SO… Perhaps it is time for me to talk about some of my demons. It is another year, after all. It is easy for me to tell you that I am Filipino, and proud to be so. Didn’t I choose to keep my citizenship in the face of the oh-so-tempting green card and subsequent opportunity for Kano citizenship? Didn’t I opt to return to the native land after more than 10 years of imposed exile in the land of most Pinoys’ dreams? Yes, I prefer to be treated like crap in my homeland by fellow Pinoys than to be treated like crap by citizens of the land where I used to live. But then again, I don’t take crap from anybody so the above claim becomes “mute” and academic.
Since childhood, I have struggled with being different. Different in my attitudes, beliefs, behaviors, perspectives. So I was raised to espouse my “uniqueness.” So I was told that everyone had the right to be different. So I was raised to be Pinoy but different. Never gave it much thought, though. Until this stage of my life. I’ve been writing this weekly column for more than a year now, and for those of you who diligently try to decipher my weekly mental meanderings, much of my thoughts center on how I see us. The Pinoy. But what is the Pinoy?
And therein lies my dilemma. Yes, I love our country. What’s not to love? More than 7,100 islands, rolling verdant hills and mountains (which we will dig flat to sell as limestone), fields of arable land (which we don’t like to ara), hidden mineral treasures that lie deep in its bosom (which we passively lease to aliens to exploit), glorious rivers (convenient sewer systems) and waterfalls (surrounded by concrete tables and bences to be rented out), long stretches of sandy beaches (littered with plastic bottles and trash by uncaring tourists), awesome animal and marine life (which we should work harder to protect), and don’t even get me talking about the food. Dear Lord, what’s not to love? Yes, I love the Pinas, totally and completely. But the Pinoy? That’s a whole ‘nother question.
The Pinoy, thorn in my side, pebble in my shoe, mosquito hum in my ear. What is there to love? Undisciplined, disrespectful, oftentimes shallow and materialistic, politically immature (still), selfish but occasionally compassionate, subservient to white skin, has little love for fellow Pinoys (kind of like me, then), ignorantly opinionated, overly emotional, minimally rational, prideful but not proud. Before you all tell me to get the hell out of your (and my) country, think about it. All we do is complain about each other. Gossip about each other. Envy each other.

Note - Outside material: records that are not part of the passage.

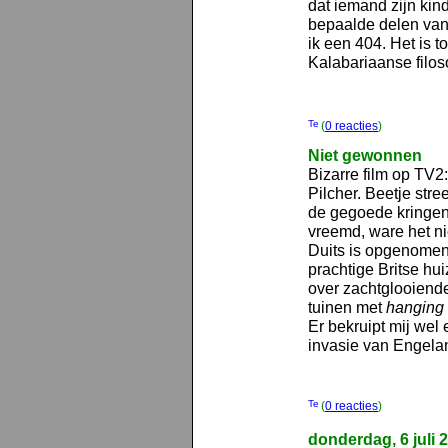
dat iemand zijn kin
bepaalde delen van
ik een 404. Het is to
Kalabariaanse filoso
(
0 reacties
)
Niet gewonnen
Bizarre film op TV2
Pilcher. Beetje stre
de gegoede kringen 
vreemd, ware het nie
Duits is opgenomen.
prachtige Britse hui
over zachtglooiende
tuinen met
hanging
Er bekruipt mij wel 
invasie van Engelan
(
0 reacties
)
donderdag, 6 juli 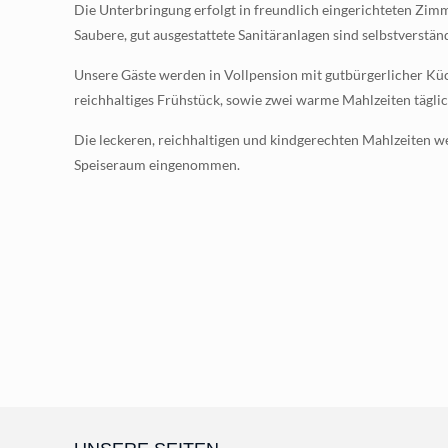
Die Unterbringung erfolgt in freundlich eingerichteten Zimm
Saubere, gut ausgestattete Sanitäranlagen sind selbstverständ
Unsere Gäste werden in Vollpension mit gutbürgerlicher Küch
reichhaltiges Frühstück, sowie zwei warme Mahlzeiten täglic
Die leckeren, reichhaltigen und kindgerechten Mahlzeiten
Speiseraum eingenommen.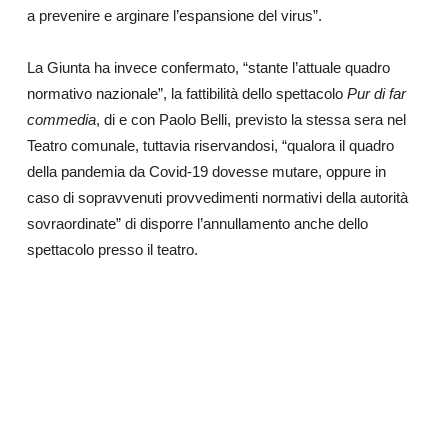
a prevenire e arginare l’espansione del virus”.
La Giunta ha invece confermato, “stante l’attuale quadro
normativo nazionale”, la fattibilità dello spettacolo
Pur di far
commedia
, di e con Paolo Belli, previsto la stessa sera nel
Teatro comunale, tuttavia riservandosi, “qualora il quadro
della pandemia da Covid-19 dovesse mutare, oppure in
caso di sopravvenuti provvedimenti normativi della autorità
sovraordinate” di disporre l’annullamento anche dello
spettacolo presso il teatro.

Look down on each other. But then generously give to donation drives for each other when disaster strikes. We take Pinoy victories so deeply personally. Look at Pacquiao, or the Azkals, or claiming fame for Pinoy descendants who live and represent their own foreign countries. Basta may lahing Pinoy, atin ‘yan. And yet we prefer Pinay beauty queens who are white, with foreign-sounding last names, acquiline noses. I mean, really. The last truly Pinay beauty queen who embodied us was (in my opinion) Gloria Diaz, in spite of her Hispanic-sounding name. Even Margie Moran has Spanish blood running through her veins, visible in her countenance.

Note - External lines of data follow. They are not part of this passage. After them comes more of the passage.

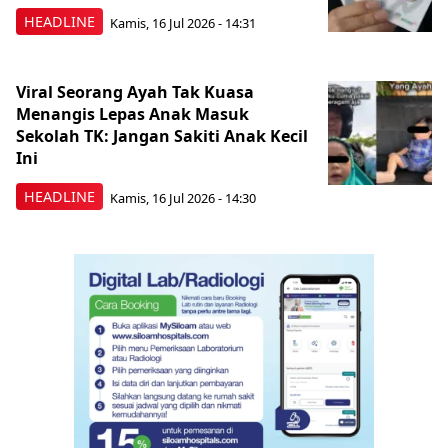
HEADLINE
Kamis, 16 Jul 2026 - 14:31
Viral Seorang Ayah Tak Kuasa
Menangis Lepas Anak Masuk
Sekolah TK: Jangan Sakiti Anak Kecil
Ini
HEADLINE
Kamis, 16 Jul 2026 - 14:30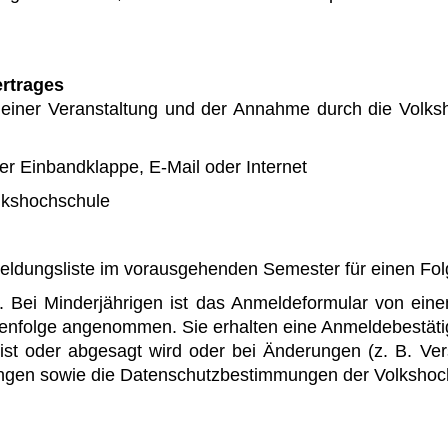
rtrages
einer Veranstaltung und der Annahme durch die Volk
er Einbandklappe, E-Mail oder Internet
olkshochschule
meldungsliste im vorausgehenden Semester für einen Fo
. Bei Minderjährigen ist das Anmeldeformular von eine
enfolge angenommen. Sie erhalten eine Anmeldebestätig
ist oder abgesagt wird oder bei Änderungen (z. B. Ve
gen sowie die Datenschutzbestimmungen der Volkshoch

We are truly a confusing pair o’ ducks. Generous but greedy. Hospitable but complaining about the cost of being hospitable. Seemingly proud of our culture and heritage but dreaming of blond hair. Okay, I’m just as guilty as the rest on the last one, and not just blond but the occasional green and purple and fuschia. But I love a deep, dark tan. I have mixed feelings about my un-Pinay height (although the younger ones boast the same now that we have access to superior infant and child nutrition). And I find myself constantly critical and pained by what seems to be a rut that we find Pinoys ourselves in.
The Pinoy hasn’t really changed much over the last 400 years. Still willing to be slaves to the white man. Still unable to process political concepts. Still sleeping under the coconut tree, waiting for the nut to fall. Still unable to discern the difference between being literate and educated. Don’t get me wrong. The Pinoy is smart. Very smart. I know that for a fact. But for some reason, we prefer not to use that smartness to widen our perspective, to gain wisdom, to become mature.

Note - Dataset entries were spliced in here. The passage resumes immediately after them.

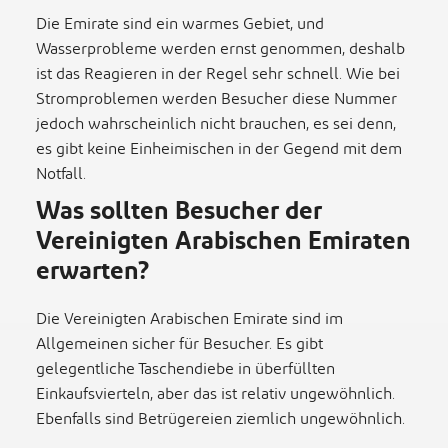
Die Emirate sind ein warmes Gebiet, und
Wasserprobleme werden ernst genommen, deshalb
ist das Reagieren in der Regel sehr schnell. Wie bei
Stromproblemen werden Besucher diese Nummer
jedoch wahrscheinlich nicht brauchen, es sei denn,
es gibt keine Einheimischen in der Gegend mit dem
Notfall.
Was sollten Besucher der
Vereinigten Arabischen Emiraten
erwarten?
Die Vereinigten Arabischen Emirate sind im
Allgemeinen sicher für Besucher. Es gibt
gelegentliche Taschendiebe in überfüllten
Einkaufsvierteln, aber das ist relativ ungewöhnlich.
Ebenfalls sind Betrügereien ziemlich ungewöhnlich.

And yet I do what I do because I love the possibility of the Pinoy. Of what we could be, of realizing our untapped national potential, of seeing us grown into the awesome people we could be. And, yes, there are those who also daily struggle to rise to the occasion. To become close to the ideal. I suppose they find themselves in the same dilemma as I do. But then I choose to live in the Pinas, to give back to the Pinas, to be buried in the Pinas. And until I’m converted to fertilizer, I also choose to keep searching for the lovable Pinoy, the admirable Pinoy, the better Pinoy.
To keep believing that I can stand up and say that I am proud to be Pinoy. My goal. My epitaph.